Plot: I made to the first flight mission in the campaign and than had to stop playing because the control scheme for consoles, and to be honest for PC’s as well, is convoluted as hell without a flight joystick which won’t work for anyone not playing the PC version.

Gameplay: It features the classic King of the Hill Game type where you try to dwindle the enemies store of reinforcements, read respawns, by capturing certain locations on a map and hold the majority of them while killing the other team.

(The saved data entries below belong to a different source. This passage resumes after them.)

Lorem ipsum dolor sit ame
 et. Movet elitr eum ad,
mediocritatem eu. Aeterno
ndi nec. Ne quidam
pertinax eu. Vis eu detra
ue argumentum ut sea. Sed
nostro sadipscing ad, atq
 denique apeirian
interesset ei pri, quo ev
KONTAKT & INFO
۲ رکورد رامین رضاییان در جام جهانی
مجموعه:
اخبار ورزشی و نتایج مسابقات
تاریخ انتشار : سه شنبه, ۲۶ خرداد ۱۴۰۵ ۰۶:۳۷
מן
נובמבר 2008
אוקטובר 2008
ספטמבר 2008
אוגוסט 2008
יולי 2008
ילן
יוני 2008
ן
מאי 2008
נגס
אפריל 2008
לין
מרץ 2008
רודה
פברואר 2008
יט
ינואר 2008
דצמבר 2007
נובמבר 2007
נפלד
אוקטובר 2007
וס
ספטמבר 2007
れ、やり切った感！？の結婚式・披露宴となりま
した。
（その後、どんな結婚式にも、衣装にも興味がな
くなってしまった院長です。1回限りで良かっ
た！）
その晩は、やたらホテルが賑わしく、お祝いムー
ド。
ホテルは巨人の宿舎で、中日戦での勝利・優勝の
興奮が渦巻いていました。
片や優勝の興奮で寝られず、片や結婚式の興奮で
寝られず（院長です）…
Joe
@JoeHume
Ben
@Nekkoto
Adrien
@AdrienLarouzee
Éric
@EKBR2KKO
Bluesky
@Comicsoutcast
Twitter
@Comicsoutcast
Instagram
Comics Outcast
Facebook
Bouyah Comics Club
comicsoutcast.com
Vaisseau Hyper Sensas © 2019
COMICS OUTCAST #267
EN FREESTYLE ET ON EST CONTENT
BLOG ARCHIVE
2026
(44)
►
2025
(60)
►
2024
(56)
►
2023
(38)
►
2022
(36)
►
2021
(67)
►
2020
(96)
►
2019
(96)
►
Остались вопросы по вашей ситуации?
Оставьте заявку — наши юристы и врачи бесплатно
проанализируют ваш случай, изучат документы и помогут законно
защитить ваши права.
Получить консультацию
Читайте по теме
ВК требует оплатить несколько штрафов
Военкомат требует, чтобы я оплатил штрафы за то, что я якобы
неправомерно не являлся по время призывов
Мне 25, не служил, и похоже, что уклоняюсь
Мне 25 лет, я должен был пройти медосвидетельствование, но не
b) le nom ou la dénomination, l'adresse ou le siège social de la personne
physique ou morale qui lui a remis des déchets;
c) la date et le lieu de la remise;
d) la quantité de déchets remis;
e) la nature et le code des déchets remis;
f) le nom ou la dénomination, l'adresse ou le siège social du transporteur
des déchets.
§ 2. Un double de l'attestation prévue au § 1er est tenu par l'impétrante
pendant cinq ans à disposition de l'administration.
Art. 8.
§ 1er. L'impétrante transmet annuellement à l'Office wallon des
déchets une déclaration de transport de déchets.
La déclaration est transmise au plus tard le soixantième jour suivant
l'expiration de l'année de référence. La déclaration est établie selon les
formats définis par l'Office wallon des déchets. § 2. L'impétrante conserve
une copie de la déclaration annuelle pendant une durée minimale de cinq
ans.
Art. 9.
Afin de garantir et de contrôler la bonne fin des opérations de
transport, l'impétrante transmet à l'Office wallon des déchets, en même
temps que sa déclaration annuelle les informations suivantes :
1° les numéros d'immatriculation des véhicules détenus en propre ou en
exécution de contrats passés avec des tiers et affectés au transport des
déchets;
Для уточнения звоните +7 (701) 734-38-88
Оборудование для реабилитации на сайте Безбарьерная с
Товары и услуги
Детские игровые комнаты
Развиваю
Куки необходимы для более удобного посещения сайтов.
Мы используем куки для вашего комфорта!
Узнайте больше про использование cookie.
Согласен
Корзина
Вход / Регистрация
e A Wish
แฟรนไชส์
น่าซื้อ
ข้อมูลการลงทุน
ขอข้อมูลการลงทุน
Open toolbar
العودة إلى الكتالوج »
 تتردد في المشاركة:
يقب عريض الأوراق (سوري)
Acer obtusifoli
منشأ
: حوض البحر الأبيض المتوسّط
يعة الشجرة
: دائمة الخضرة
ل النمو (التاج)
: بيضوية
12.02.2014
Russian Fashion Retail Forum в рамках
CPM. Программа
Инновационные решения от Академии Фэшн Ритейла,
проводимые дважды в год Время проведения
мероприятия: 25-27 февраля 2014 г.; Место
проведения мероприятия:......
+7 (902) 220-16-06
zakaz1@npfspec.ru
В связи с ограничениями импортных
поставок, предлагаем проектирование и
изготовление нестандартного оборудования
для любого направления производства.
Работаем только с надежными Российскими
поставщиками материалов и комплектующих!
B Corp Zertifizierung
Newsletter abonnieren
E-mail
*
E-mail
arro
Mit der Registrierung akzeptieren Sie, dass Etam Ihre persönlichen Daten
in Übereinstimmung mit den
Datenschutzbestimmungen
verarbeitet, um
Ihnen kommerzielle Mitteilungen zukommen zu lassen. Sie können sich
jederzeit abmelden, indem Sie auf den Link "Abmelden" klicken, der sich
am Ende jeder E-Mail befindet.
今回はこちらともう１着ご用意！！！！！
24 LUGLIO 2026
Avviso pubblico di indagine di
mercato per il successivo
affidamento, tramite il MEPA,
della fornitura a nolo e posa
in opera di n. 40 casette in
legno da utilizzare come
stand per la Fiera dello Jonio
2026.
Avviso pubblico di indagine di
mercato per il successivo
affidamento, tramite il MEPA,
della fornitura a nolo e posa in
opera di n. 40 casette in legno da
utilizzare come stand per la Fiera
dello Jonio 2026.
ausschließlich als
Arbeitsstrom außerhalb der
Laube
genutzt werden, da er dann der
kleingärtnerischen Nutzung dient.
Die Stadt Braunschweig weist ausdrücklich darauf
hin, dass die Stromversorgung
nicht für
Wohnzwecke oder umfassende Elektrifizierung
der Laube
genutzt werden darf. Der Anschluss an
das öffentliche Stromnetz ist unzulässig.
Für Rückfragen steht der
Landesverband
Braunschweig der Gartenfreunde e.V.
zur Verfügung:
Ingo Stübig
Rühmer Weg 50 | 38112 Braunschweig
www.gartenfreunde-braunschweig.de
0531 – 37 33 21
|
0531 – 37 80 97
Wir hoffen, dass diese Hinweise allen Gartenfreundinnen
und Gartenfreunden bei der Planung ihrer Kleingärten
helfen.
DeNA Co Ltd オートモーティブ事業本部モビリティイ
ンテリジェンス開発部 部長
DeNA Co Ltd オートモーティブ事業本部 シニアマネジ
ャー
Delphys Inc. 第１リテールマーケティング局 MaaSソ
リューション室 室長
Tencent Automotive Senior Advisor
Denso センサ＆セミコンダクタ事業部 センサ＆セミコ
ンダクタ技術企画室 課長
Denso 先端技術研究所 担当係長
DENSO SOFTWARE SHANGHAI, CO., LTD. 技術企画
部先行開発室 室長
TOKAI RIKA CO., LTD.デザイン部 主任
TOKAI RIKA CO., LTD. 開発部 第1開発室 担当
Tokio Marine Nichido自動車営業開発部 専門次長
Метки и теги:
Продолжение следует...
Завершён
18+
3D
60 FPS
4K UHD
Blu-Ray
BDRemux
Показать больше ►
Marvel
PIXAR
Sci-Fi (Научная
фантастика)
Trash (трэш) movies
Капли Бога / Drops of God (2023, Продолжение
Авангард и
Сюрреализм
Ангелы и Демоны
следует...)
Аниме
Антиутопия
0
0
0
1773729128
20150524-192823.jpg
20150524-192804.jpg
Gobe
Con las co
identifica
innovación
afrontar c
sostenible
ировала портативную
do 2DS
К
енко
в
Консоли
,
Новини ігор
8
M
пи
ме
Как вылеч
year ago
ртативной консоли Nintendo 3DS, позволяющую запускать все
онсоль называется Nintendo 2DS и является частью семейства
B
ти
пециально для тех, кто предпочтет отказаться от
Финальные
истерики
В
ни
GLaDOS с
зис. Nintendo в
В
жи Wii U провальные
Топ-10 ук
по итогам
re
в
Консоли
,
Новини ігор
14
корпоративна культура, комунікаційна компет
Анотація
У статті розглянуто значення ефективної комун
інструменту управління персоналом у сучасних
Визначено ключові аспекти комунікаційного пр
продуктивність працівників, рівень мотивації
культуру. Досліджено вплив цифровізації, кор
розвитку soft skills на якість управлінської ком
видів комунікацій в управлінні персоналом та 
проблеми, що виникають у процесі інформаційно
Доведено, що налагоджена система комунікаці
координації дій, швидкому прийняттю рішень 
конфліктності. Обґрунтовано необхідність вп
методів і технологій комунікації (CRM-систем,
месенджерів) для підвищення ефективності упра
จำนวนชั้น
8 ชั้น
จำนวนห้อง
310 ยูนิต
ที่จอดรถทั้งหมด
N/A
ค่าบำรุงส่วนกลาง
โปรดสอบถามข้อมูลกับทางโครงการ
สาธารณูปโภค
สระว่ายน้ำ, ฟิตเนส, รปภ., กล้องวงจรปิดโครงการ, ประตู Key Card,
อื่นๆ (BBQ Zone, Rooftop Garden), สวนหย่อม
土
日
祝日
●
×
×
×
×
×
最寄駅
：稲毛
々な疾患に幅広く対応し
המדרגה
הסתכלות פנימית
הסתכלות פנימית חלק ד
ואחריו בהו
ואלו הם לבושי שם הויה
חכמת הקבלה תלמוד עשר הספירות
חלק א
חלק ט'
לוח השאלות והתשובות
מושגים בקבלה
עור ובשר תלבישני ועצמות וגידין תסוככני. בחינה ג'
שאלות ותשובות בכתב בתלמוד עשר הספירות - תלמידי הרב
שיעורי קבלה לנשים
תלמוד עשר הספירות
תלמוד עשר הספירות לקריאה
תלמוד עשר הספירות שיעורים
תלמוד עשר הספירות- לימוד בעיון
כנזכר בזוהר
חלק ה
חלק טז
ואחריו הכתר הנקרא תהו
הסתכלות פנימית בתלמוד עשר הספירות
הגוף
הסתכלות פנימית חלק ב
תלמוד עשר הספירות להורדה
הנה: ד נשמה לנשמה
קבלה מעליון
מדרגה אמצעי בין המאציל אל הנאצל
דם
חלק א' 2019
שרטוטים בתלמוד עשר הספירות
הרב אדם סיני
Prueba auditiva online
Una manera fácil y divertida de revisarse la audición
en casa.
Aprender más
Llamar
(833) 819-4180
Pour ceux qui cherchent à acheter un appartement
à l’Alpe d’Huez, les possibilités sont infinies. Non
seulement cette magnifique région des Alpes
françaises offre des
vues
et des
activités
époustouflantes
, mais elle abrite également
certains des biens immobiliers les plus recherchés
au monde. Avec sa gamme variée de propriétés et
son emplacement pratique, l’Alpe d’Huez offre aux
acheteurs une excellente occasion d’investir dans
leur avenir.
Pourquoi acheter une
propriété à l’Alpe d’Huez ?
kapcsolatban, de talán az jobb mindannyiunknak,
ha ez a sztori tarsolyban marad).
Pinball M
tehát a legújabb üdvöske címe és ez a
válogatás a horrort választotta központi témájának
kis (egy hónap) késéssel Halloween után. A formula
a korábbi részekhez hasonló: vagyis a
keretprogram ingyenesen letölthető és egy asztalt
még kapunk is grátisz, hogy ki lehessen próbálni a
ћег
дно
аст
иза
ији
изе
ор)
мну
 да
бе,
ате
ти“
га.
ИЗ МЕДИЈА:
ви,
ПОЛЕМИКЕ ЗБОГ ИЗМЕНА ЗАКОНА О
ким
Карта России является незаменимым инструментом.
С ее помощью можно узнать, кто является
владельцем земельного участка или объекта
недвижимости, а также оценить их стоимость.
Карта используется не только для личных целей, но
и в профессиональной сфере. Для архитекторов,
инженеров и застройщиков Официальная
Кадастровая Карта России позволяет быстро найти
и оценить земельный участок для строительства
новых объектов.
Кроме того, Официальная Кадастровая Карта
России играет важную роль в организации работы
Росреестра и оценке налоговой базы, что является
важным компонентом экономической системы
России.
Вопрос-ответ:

I really enjoy this type of gameplay and except for the flight controls, which suck like I stated above, I enjoy hopping into vehicles and using them to destroy the other team. I really wish the flight controls would have taken a hint from the Star Wars Battlefront series, or I might have actually played this game for more than 3 days. When it comes to graphics and some gameplay decisions it’s great to be life-like.Except when certain gameplay designs make it hard for a beginner player to have fun then it ruins the rest of the game.

Music: It was decent, but got old really quickly.

Art: It’s a first person shooter, you are looking at a gun most often and they looked okay, but it wasn’t anything spectacular.

Overall: A disappointing game, that should only be played by those with a masochistic streak who enjoy beating their heads against a wall when using a controller to fly planes.

For those who like: The Battlefield Series, Vehicles in their FPS games.

Not for those who don’t like: Any of the above, or shitty controls that get in the way of fun.